Burton is one of the executive producers behind the documentary “The Right to Read,” directed by Jenny Mackenzie. The movie, which premiered last weekend at the Santa Barbara International Film Festival, follows NAACP activist and educator Kareem Weaver, first-grade teacher Sabrina Causey and two American families that are all fighting for public school curricula based in the science of reading.
Burton boarding the movie was “fate,” say Mackenzie and Burton. As the host and executive producer of “Reading Rainbow,” the educational PBS children’s show that premiered in 1983, he influenced generations of young minds. Burton also portrayed Geordi La Forge, who affected a different age group with “Star Trek: The Next Generation,” and Kunta Kinte, a defiant slave in “Roots: The Saga of an American Family.” Burton, and these characters he’s synonymous with, embody literacy, the future and freedom to many. These tenets, and the drive to be a champion for kids, continue to fuel Burton.

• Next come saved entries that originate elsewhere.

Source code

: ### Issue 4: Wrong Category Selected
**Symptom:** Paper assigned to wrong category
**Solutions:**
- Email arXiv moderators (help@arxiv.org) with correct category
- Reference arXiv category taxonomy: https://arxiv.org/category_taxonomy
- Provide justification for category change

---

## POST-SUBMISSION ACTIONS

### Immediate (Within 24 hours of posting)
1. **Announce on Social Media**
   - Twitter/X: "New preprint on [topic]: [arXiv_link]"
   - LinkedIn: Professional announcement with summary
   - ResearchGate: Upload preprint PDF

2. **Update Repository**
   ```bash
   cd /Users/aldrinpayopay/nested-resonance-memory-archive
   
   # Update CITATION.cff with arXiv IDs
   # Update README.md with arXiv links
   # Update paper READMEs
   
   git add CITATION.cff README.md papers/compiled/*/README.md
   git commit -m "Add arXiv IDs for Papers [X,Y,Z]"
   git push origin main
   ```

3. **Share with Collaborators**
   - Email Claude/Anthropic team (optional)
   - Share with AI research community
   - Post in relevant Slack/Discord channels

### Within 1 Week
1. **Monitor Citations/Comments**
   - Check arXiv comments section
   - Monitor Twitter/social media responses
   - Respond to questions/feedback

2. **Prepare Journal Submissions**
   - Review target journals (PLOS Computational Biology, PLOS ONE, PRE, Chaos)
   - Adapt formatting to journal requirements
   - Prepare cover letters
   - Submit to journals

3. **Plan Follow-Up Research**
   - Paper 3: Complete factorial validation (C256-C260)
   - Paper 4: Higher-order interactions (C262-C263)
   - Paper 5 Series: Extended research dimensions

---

“We need to give all kids an opportunity to navigate their way out of their circumstance, whatever that circumstance is. It could be one of privilege,” he says. “It’s not in the case of the kids that we’re talking about, but that is a scenario that is dominant in this country. But for our kids, for kids of color, for marginalized kids, they have at least one strike against them because it’s challenging. We talk a lot today about diversity and inclusion, but inequality and exclusion is baked into the DNA of this country. And we have done precious little to address it.”